Die beiden hatten die Leichenschminke und einen Teil ihrer Bühnengarderobe mitgebracht. Ich ließ mich von Balrog mit Baalberiths Standard-Make-up anmalen. Die Grundierung war weiß, und um die Augen wurde mir eine schwarze Form geschminkt, die mich ein bisschen an diesen Wrestler aus den Achtzigern erinnerte, Ultimate Warrior. Das Schminken dauerte fast eine halbe Stunde, weil Balrog die Linien um die Augen ganz langsam und konzentriert mit einem feinen Pinsel zog. Danach entschied ich mich für ein Hemd aus glänzendem schwarzem Lederimitat. Abbadon lieh mir eines seiner Nietenarmbänder, von dem die Nägel gute zehn Zentimeter abstanden. Ich krempelte das falsche Lederhemd hoch und legte das Armband an. Es sah gut aus. Balrog schmierte Kunstblut um meinen Mund. Ich zog meine Jeans aus und zwängte mich in eine hautenge schwarze Lederhose, die nichts der Fantasie überließ. Balrog hängte mir ein Kreuz um, das vermutlich aus zwei menschlichen Knochen bestand. Am Querbalken war es mit Paketband zusammengebunden und am unteren Ende an einer Lederschnur festgeknotet, sodass man es nur verkehrt herum umhängen konnte, was sicher niemanden überrascht.
»Verdammt, jetzt haben wir keine Schuhe dabei. Er hat nur diese beschissenen blauen Turnschuhe«, sagte Abbadon zu Aasen, während er auf meine blauen Turnschuhe deutete.
»Ich filme euch eh nur in der Amerikanischen«, sagte Aasen, und das war Fachsprache für einen engeren Bildausschnitt.
»Hast du zufällig einen Spiegel?«, fragte ich Aasen.
»Du kannst durch die Kamera schauen«, sagte er und klappte den kleinen Monitor seiner Kamera nach vorne, sodass ich mich sehen konnte. Ich sah jetzt schon gefährlich aus, dabei hatte ich noch nicht einmal die Perücke auf.

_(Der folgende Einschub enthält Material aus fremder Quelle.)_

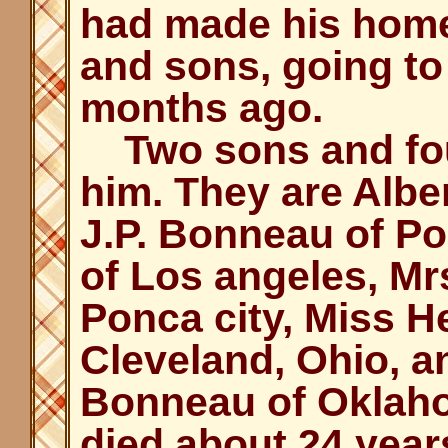
had made his home
and sons, going to
months ago.
Two sons and fou
him. They are Alb
J.P. Bonneau of Po
of Los angeles, Mr
Ponca city, Miss 
Cleveland, Ohio, a
Bonneau of Oklaho
died about 24 year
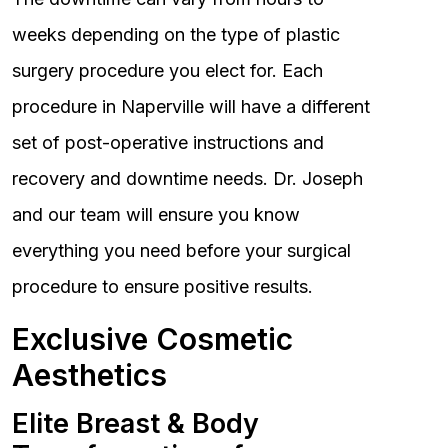
weeks depending on the type of plastic
surgery procedure you elect for. Each
procedure in Naperville will have a different
set of post-operative instructions and
recovery and downtime needs. Dr. Joseph
and our team will ensure you know
everything you need before your surgical
procedure to ensure positive results.
Exclusive Cosmetic
Aesthetics
Elite Breast & Body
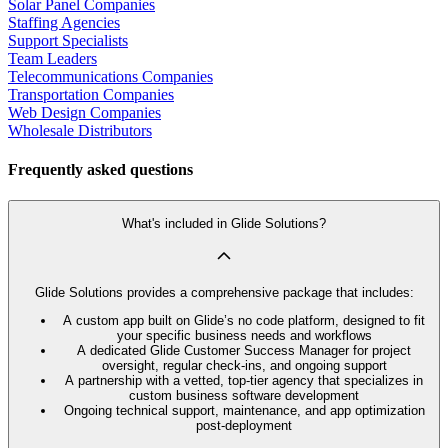
Solar Panel Companies
Staffing Agencies
Support Specialists
Team Leaders
Telecommunications Companies
Transportation Companies
Web Design Companies
Wholesale Distributors
Frequently asked questions
What's included in Glide Solutions?
Glide Solutions provides a comprehensive package that includes:
A custom app built on Glide’s no code platform, designed to fit
your specific business needs and workflows
A dedicated Glide Customer Success Manager for project
oversight, regular check-ins, and ongoing support
A partnership with a vetted, top-tier agency that specializes in
custom business software development
Ongoing technical support, maintenance, and app optimization
post-deployment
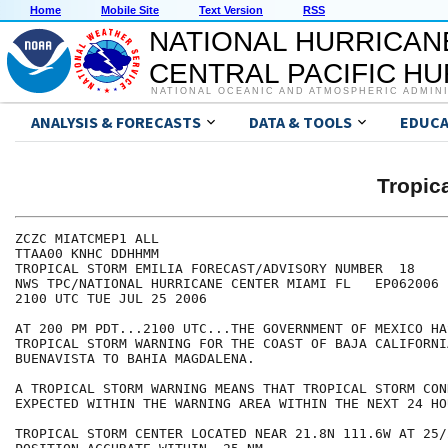
Home
Mobile Site
Text Version
RSS
NATIONAL HURRICAN
CENTRAL PACIFIC H
NATIONAL OCEANIC AND ATMOSPHERIC ADMIN
ANALYSIS & FORECASTS
DATA & TOOLS
EDUCA
Tropic
ZCZC MIATCMEP1 ALL

TTAA00 KNHC DDHHMM

TROPICAL STORM EMILIA FORECAST/ADVISORY NUMBER  18

NWS TPC/NATIONAL HURRICANE CENTER MIAMI FL   EP062006

2100 UTC TUE JUL 25 2006

AT 200 PM PDT...2100 UTC...THE GOVERNMENT OF MEXICO HA
TROPICAL STORM WARNING FOR THE COAST OF BAJA CALIFORNIA
BUENAVISTA TO BAHIA MAGDALENA.

A TROPICAL STORM WARNING MEANS THAT TROPICAL STORM CON
EXPECTED WITHIN THE WARNING AREA WITHIN THE NEXT 24 HOU
TROPICAL STORM CENTER LOCATED NEAR 21.8N 111.6W AT 25/2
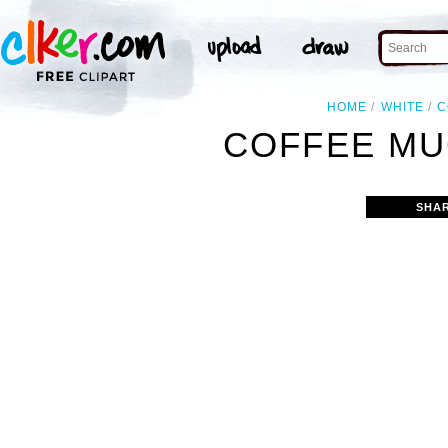
HOME
WHITE
C
COFFEE MU
SHA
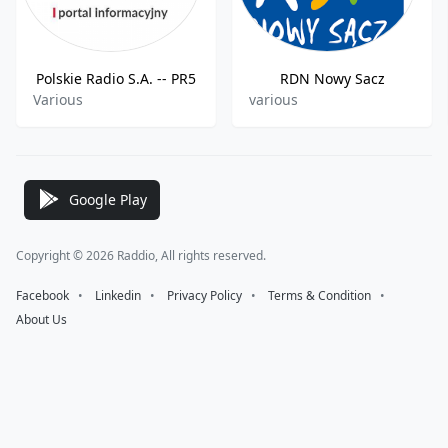
Polskie Radio S.A. -- PR5
RDN Nowy Sacz
Various
various
Google Play
Copyright © 2026 Raddio, All rights reserved.
Facebook
⠀•⠀
Linkedin
⠀•⠀
Privacy Policy
⠀•⠀
Terms & Condition
⠀•⠀
About Us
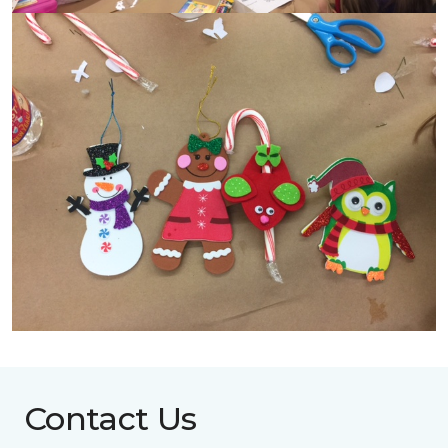
Contact Us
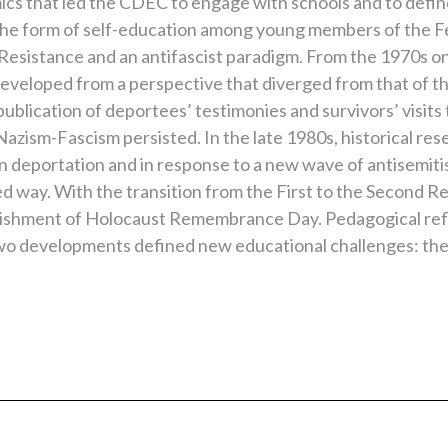
ics that led the CDEC to engage with schools and to define 
ook the form of self-education among young members of the F
 Resistance and an antifascist paradigm. From the 1970s on
eloped from a perspective that diverged from that of the Is
publication of deportees’ testimonies and survivors’ visits 
 Nazism-Fascism persisted. In the late 1980s, historical r
n deportation and in response to a new wave of antisemit
ed way. With the transition from the First to the Second Re
lishment of Holocaust Remembrance Day. Pedagogical refl
wo developments defined new educational challenges: th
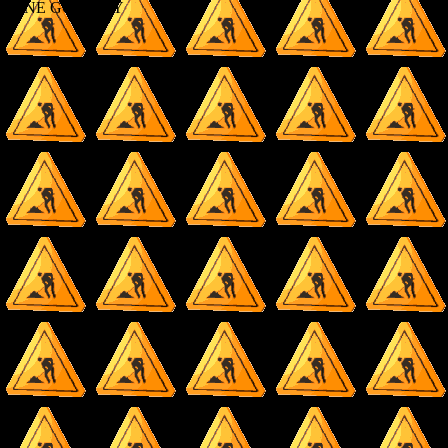
DONE GO AWAY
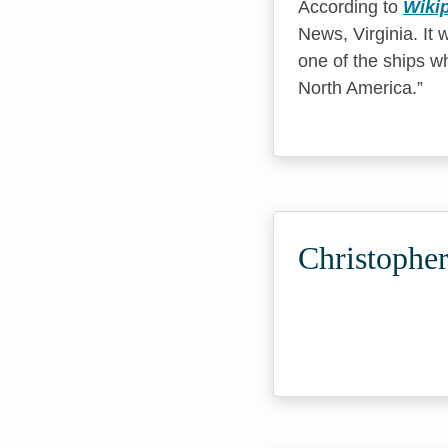
According to
Wiki
News, Virginia. It
one of the ships wh
North America.
Christopher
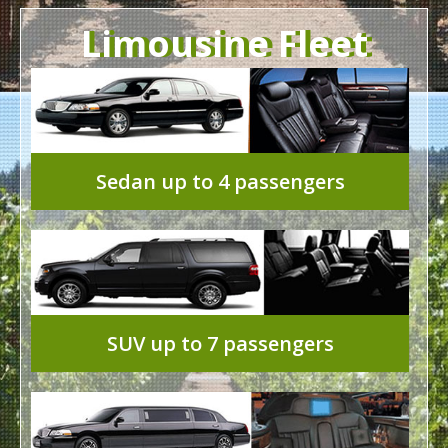
Limousine Fleet
Sedan up to 4 passengers
SUV up to 7 passengers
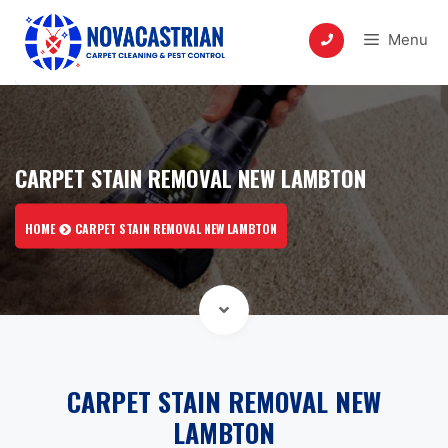
Skip
to
Menu
content
CARPET STAIN REMOVAL NEW LAMBTON
HOME
CARPET STAIN REMOVAL NEW LAMBTON
CARPET STAIN REMOVAL NEW
LAMBTON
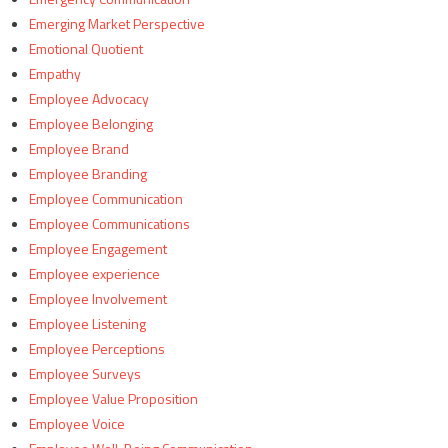
Emerging Market Perspective
Emotional Quotient
Empathy
Employee Advocacy
Employee Belonging
Employee Brand
Employee Branding
Employee Communication
Employee Communications
Employee Engagement
Employee experience
Employee Involvement
Employee Listening
Employee Perceptions
Employee Surveys
Employee Value Proposition
Employee Voice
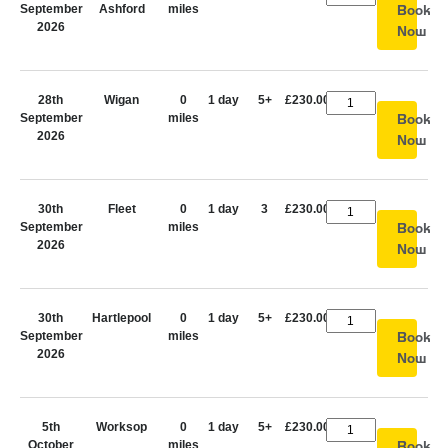
September
Ashford
miles
Book
2026
Now
28th
Wigan
0
1 day
5+
£230.00
September
miles
Book
2026
Now
30th
Fleet
0
1 day
3
£230.00
September
miles
Book
2026
Now
30th
Hartlepool
0
1 day
5+
£230.00
September
miles
Book
2026
Now
5th
Worksop
0
1 day
5+
£230.00
October
miles
Book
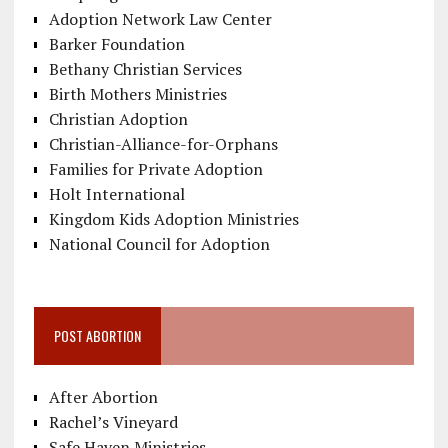
Adoption Network Law Center
Barker Foundation
Bethany Christian Services
Birth Mothers Ministries
Christian Adoption
Christian-Alliance-for-Orphans
Families for Private Adoption
Holt International
Kingdom Kids Adoption Ministries
National Council for Adoption
POST ABORTION
After Abortion
Rachel’s Vineyard
Safe Haven Ministries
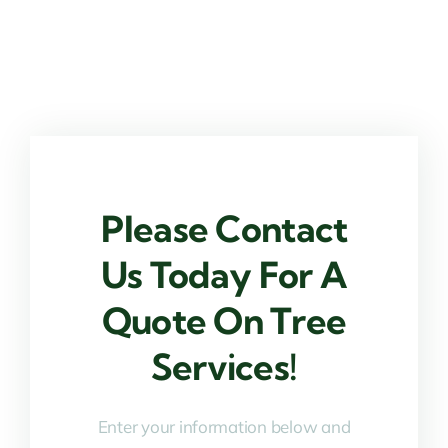
Please Contact
Us Today For A
Quote On Tree
Services!
Enter your information below and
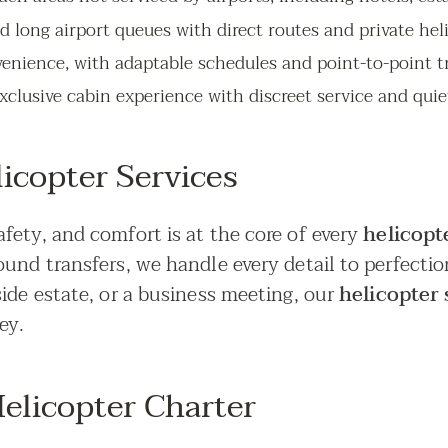
nd long airport queues with direct routes and private hel
venience, with adaptable schedules and point-to-point tr
xclusive cabin experience with discreet service and quiet
icopter Services
fety, and comfort is at the core of every
helicopte
ound transfers, we handle every detail to perfecti
ide estate, or a business meeting, our
helicopter 
ey.
elicopter Charter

»Ich habe noch keine Perücke«, sagte ich zu Balrog.
»Wir haben dir eine alte von Baalberith mitgebracht«, sagte Balrog und holte eine schwarze Langhaarperücke aus einer Plastiktüte. Ich setzte sie auf und schaute damit noch mal in die Kamera. Gefahr ging von mir aus. Wildheit und Gefahr. Ich konnte eben doch evil aussehen.
»Jetzt stellt euch vor diese Wand. Ich richte die Scheinwerfer aus. In der Post Production setze ich dann einen Wald hinter euch ein. Sigi, du musst in die Mitte, aber mit Abstand hinter den beiden, damit du weniger Licht abbekommst und man dich nicht erkennt.«
»Was soll ich mit meinen Armen machen?«, fragte ich.
»Verschränken«, sagte Abbadon.
»Was sollen wir überhaupt sagen?«, fragte Balrog.
»Ich hab einen Text vorbereitet, allerdings auf Englisch. Ihr müsst ja nur die groben Punkte wiedergeben«, sagte ich.
»Gib her den Scheiß«, sagte Abbadon und nahm mir das Blatt aus der Hand.
»Das ist für’n Arsch. Das ist viel zu sachlich. Wir sagen das so, wie wir wollen. Und auf Norwegisch«, sagte Abbadon.
»Also was denn jetzt?«, fragte Balrog, dessen Make-up nur aus einem weißen Gesicht und einer weißen Glatze bestand. Er erinnerte mich an eine weiße Version der Blue Man Group.
»Lass mich das einfach machen«, sagte Abbadon und rieb sich den Vollbart. Seine Schminke sah aus, als wäre er von einem wilden Tier gerissen worden.
»Und ich sag dann nichts? Ist das nicht ungewöhnlich für einen Bandleader?«, fragte ich.
»Du bist der Sänger, nicht der Bandleader«, sagte Abbadon.
Aasen betrachtete uns skeptisch von seiner Kamera aus.